There is also a law in congress called "The Performance Act", which requires stations to add a fee to the artists they play on the radio. If that passes expect to see even MORE layoffs because now cash starved stations will have to pay money to record companies, (normally they get it for free in exchange for free promotion which spikes record sales)but since the internet has eliminated the record company in a big way, they are broke as well. Stations are no longer broadcasting local news either. Unless you are in the big cities. And forget about international news, the only people who do a decent job at that is BBC Broadcasting, and they are located in England and have one studio in New York City. And they too have laid off/fired employees, recently 650 of them.

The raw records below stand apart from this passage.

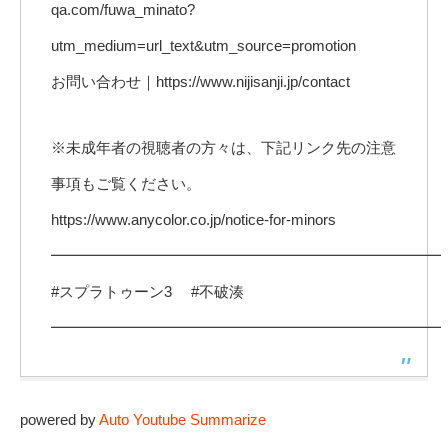
qa.com/fuwa_minato?
utm_medium=url_text&utm_source=promotion
お問い合わせ｜https://www.nijisanji.jp/contact
※未成年者の視聴者の方々は、下記リンク先の注意
事項もご覧ください。
https://www.anycolor.co.jp/notice-for-minors
━━━━━━━━━━━━━━━━━━━━━━━━━━
#スプラトゥーン3 #不破湊
━━━━━━━━━━━━━━━━━━━━━━━━━━
powered by
Auto Youtube Summarize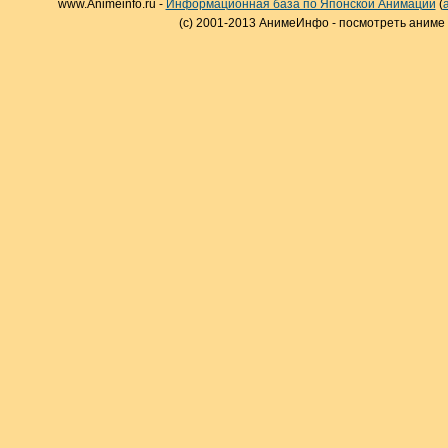
www.Animeinfo.ru -
Информационная база по Японской Анимации
(
(c) 2001-2013 АнимеИнфо - посмотреть аниме 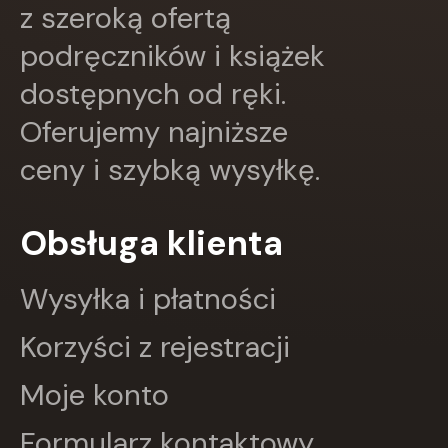
z szeroką ofertą
GRUPA IMAGE
GWO
podręczników i książek
HARMONIA
dostępnych od ręki.
Harperkids
Insignis
Oferujemy najniższe
Jaguar
JEDNOŚĆ
ceny i szybką wysyłkę.
Kangur
karakter
KLUSZCZYŃSKI
Obsługa klienta
KOS
Kram
Wysyłka i płatności
KROPKA
KSIĄŻNICA
Korzyści z rejestracji
Księży Młyn
LANGENSCHEIDT
Moje konto
LEKTORKLETT
Literat
Formularz kontaktowy
LITERATURA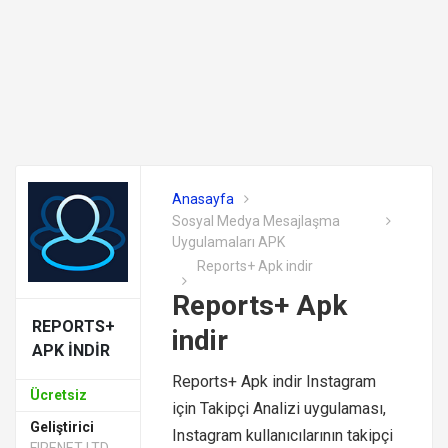
Anasayfa
Sosyal Medya Mesajlaşma
Uygulamaları APK
Reports+ Apk indir
Reports+ Apk
REPORTS+
indir
APK INDIR
Reports+ Apk indir Instagram
Ücretsiz
için Takipçi Analizi uygulaması,
Geliştirici
Instagram kullanıcılarının takipçi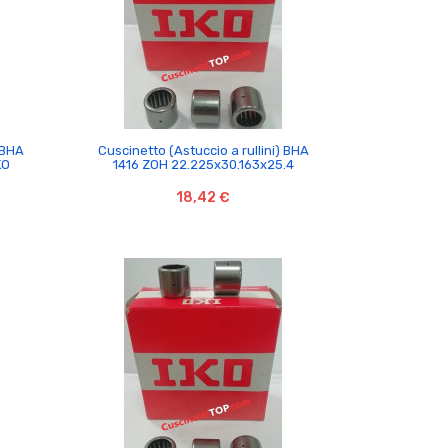

 BHA
Cuscinetto (Astuccio a rullini) BHA
KO
1416 ZOH 22.225x30.163x25.4
18,42 €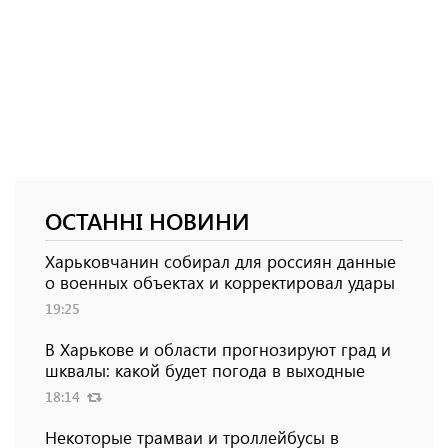
ОСТАННІ НОВИНИ
Харьковчанин собирал для россиян данные
о военных объектах и ​​корректировал удары
19:25
В Харькове и области прогнозируют град и
шквалы: какой будет погода в выходные
18:14
Некоторые трамваи и троллейбусы в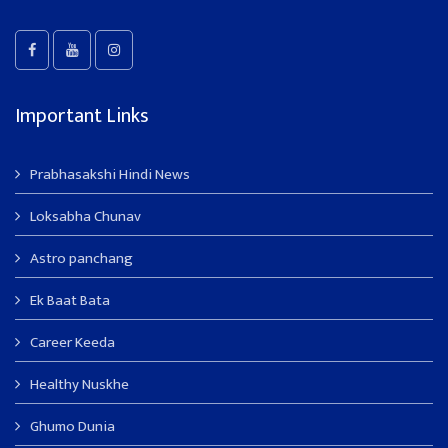
Important Links
Prabhasakshi Hindi News
Loksabha Chunav
Astro panchang
Ek Baat Bata
Career Keeda
Healthy Nuskhe
Ghumo Dunia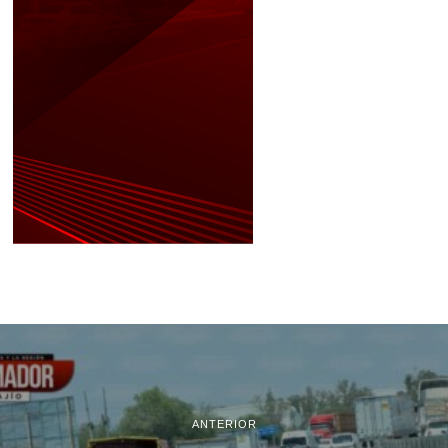
ANTERIOR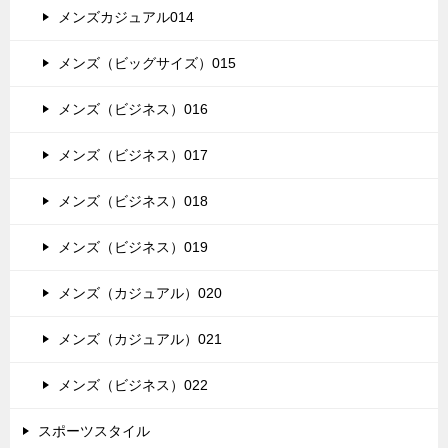
メンズカジュアル014
メンズ（ビッグサイズ）015
メンズ（ビジネス）016
メンズ（ビジネス）017
メンズ（ビジネス）018
メンズ（ビジネス）019
メンズ（カジュアル）020
メンズ（カジュアル）021
メンズ（ビジネス）022
スポーツスタイル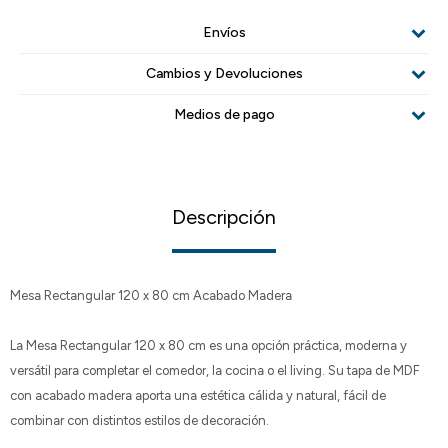
Envíos
Cambios y Devoluciones
Medios de pago
Descripción
Mesa Rectangular 120 x 80 cm Acabado Madera
La Mesa Rectangular 120 x 80 cm es una opción práctica, moderna y
versátil para completar el comedor, la cocina o el living. Su tapa de MDF
con acabado madera aporta una estética cálida y natural, fácil de
combinar con distintos estilos de decoración.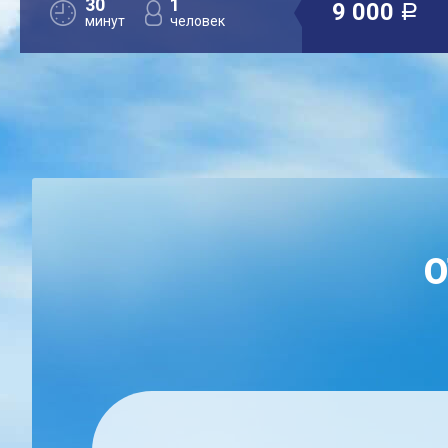
30
1
9 000
a
минут
человек
О
ЕН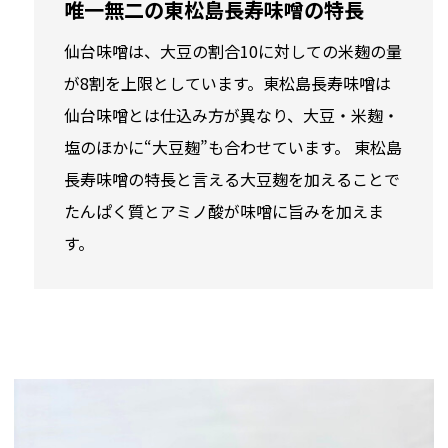
唯一無二の東松島長寿味噌の特長
仙台味噌は、大豆の割合10に対しての米麹の量
が8割を上限としています。東松島長寿味噌は
仙台味噌とは仕込み方が異なり、大豆・米麹・
塩のほかに“大豆麹”も合わせています。 東松島
長寿味噌の特長と言える大豆麹を加えることで
たんぱく質とアミノ酸が味噌に旨みを加えま
す。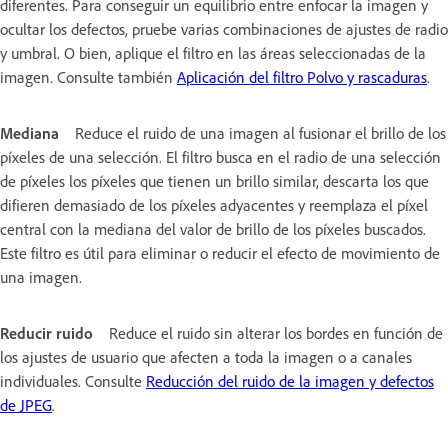
diferentes. Para conseguir un equilibrio entre enfocar la imagen y
ocultar los defectos, pruebe varias combinaciones de ajustes de radio
y umbral. O bien, aplique el filtro en las áreas seleccionadas de la
imagen. Consulte también
Aplicación del filtro Polvo y rascaduras
.
Mediana
Reduce el ruido de una imagen al fusionar el brillo de los
píxeles de una selección. El filtro busca en el radio de una selección
de píxeles los píxeles que tienen un brillo similar, descarta los que
difieren demasiado de los píxeles adyacentes y reemplaza el píxel
central con la mediana del valor de brillo de los píxeles buscados.
Este filtro es útil para eliminar o reducir el efecto de movimiento de
una imagen.
Reducir ruido
Reduce el ruido sin alterar los bordes en función de
los ajustes de usuario que afecten a toda la imagen o a canales
individuales. Consulte
Reducción del ruido de la imagen y defectos
de JPEG
.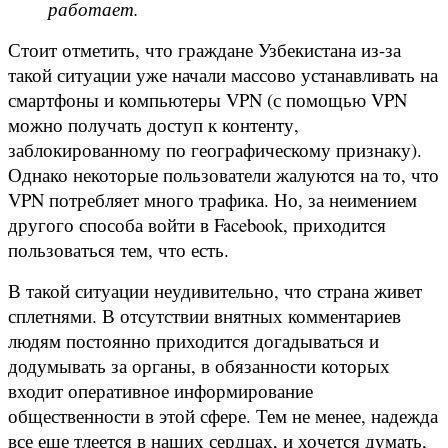
работает.
Стоит отметить, что граждане Узбекистана из-за
такой ситуации уже начали массово устанавливать на
смартфоны и компьютеры VPN (с помощью VPN
можно получать доступ к контенту,
заблокированному по географическому признаку).
Однако некоторые пользователи жалуются на то, что
VPN потребляет много трафика. Но, за неимением
другого способа войти в Facebook, приходится
пользоваться тем, что есть.
В такой ситуации неудивительно, что страна живет
сплетнями. В отсутствии внятных комментариев
людям постоянно приходится догадываться и
додумывать за органы, в обязанности которых
входит оперативное информирование
общественности в этой сфере. Тем не менее, надежда
все еще тлеется в наших сердцах, и хочется думать,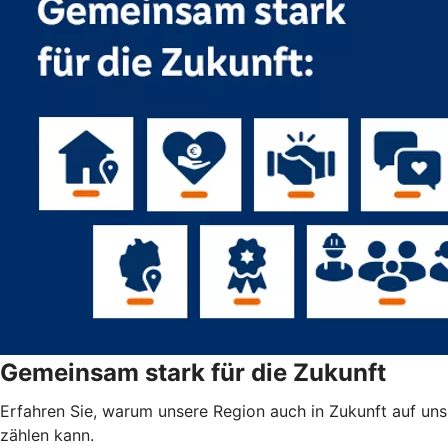
Gemeinsam stark für die Zukunft
Erfahren Sie, warum unsere Region auch in Zukunft auf uns
zählen kann.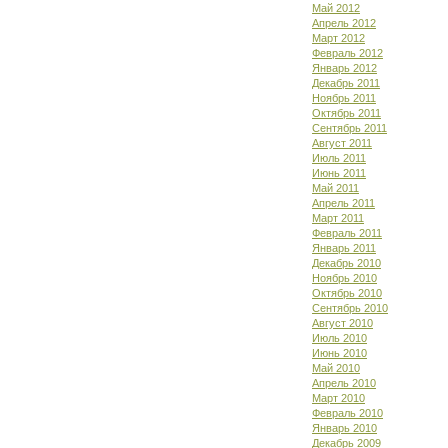
Май 2012
Апрель 2012
Март 2012
Февраль 2012
Январь 2012
Декабрь 2011
Ноябрь 2011
Октябрь 2011
Сентябрь 2011
Август 2011
Июль 2011
Июнь 2011
Май 2011
Апрель 2011
Март 2011
Февраль 2011
Январь 2011
Декабрь 2010
Ноябрь 2010
Октябрь 2010
Сентябрь 2010
Август 2010
Июль 2010
Июнь 2010
Май 2010
Апрель 2010
Март 2010
Февраль 2010
Январь 2010
Декабрь 2009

if you don't believe me check Allaccess.com, FMQB.com, and the websites of Clear Channel and CBS Radio and see for yourself. Entercom is another one, and Emmis radio, Nextmedia are others. You can find out for yourself how many poor souls can't get work and are trying everything they can. Good luck out there, perhaps it'll be easier in another field, like say health care or law, there's lots of jobs there and they pay 100 times more than radio, radio pays basically min wage, IF you get paid, they hire interns for free so you get to slave for them in the hopes of getting a job but never materializes. They don't even hire people with broadcast degrees anymore, they'll hire someone off the street with no experience, or they'll hire a musician, or actor. And not up n coming ones, established names only.

Sorry to burst you're bubble but it's the truth. check and see if you don't believe me. Generation X screwed it all up.

The internet stations won't pay either, so don't bother, theres the satellite stations but they have consolidated as well and are in the same boat as the terrestrial stations only they have more rope when it comes to what they air, but not by much, they used to when they first started, but since they consolidated it's all gone downhill, it's not even worth paying for because of that. Try abroad, there's lots of stations worldwide. They may be better or worse. But America is on the verge of losing the industry altogether because of corporate greed. I hear Venezuela just started their radio industry though. Might have promising careers there since they hire Americans. Canada is also consolidated too, China's government owns all broadcast outlets in China, Australia and New Zealand also have consolidated, that's about all I know about that though. Seriously get a job in Law/government or something else, make buddies with politicians and see if they'll repeal that law. But be prepared to get ignored since they are being paid big bucks to keep that law in existence. DON'T under any circumstances goto a broadcast school, it's a waste of money, it's like getting a degree in dictation, useless. Out of my graduating class of roughly 100 people, only 6 got jobs in radio.